Here in New England | A Best Place
Finding a home means so much more than just owning a house.
Mel Allen
Photo Credit: Jarrod McCabeFrom the day I arrived in New England during a January 1970 snowstorm to now, I have lived in 18 different houses in 11 towns—seven in Maine and four in New Hampshire, the state I’ve called home since the autumn of 1979.
I have been part of many stories telling of deep roots and love of land, the words always belonging to others. Most of those pieces have appeared in this magazine, which for 90 years has been devoted to a singular sense of place.
This feeling of belonging is elusive and cannot simply be wished for; it cannot suddenly be grafted on. For the nearly half century I worked at Yankee, my deepest roots were planted in an office with a view of the town fire station and a grassy meadow that climbs slightly to a knoll beside a country road. Most of the time when I left, it was on the edge of night.
When the pandemic hit, for many months there was no separation between work and home. Town became a family we all shared. And then it ended.
I have a friend who has lived most of his life within a few miles of where he was born and raised. Even when he explored living elsewhere, he knew he would return. His house nestles against a forest; summer days pass in a family boathouse, handed down through generations, on one of the prettiest lakes in New England. If my friend were a tree, his branches would spread high and wide; people would rest beneath its shade and look up in wonder.

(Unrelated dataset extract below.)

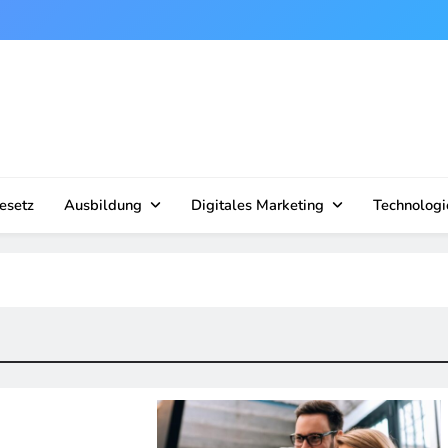
esetz
Ausbildung
Digitales Marketing
Technologi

My wife, Annie, grew up in the same small town where we are now settled in an old house by the river. She has lived in Rome, San Francisco, and Washington, DC, but years ago she, too, came back to her birthplace. And since I moved here, I have realized that where I see buildings and shops and streets, she sees history, traditions, stories. And mostly, she remembers. When we are walking in town and people pass by in cars or on foot, she knows many by name, and what they do, and often what their parents did, too, a small-town genealogy that only those with long ties to a town will know.
There is time now to be attentive to the comings and goings of the people who share this place with me. To listen to the rhythm of a town. I had never thought of it this way, but it is not unlike nurturing any relationship.
A five-minute stroll from our house there is a local grocery store with a few tight aisles. When I enter, as I do almost every day, one staff member or another greets me by name. Not long ago, a young woman who works there had made cookies and offered them hot from the oven to me and other customers.
Recently, I stopped in to find the store celebrating the birthday of a man who had grown up in town and who had worked there for years. Decorated cupcakes and cookies lined a counter, and we were coaxed to help ourselves. You could hear the shouts of “Happy birthday, Dwight!” carry all through the store.
When I walk through town now, people call out and nearly always ask how I am liking retirement; many of them know this stage of life. When we have walked a bit of distance, I ask Annie their name and she knows. Next time, I will know it, too.
I have lived in our town for 17 years and only now, because I am here, daybreak to dark, I greet the people tending the flowers on Main Street; I am learning the names of the dogs we pass by each morning. Maybe, just maybe, I can have more than a house by a river. If I try, if I am patient, I can also find my own best place: a hometown.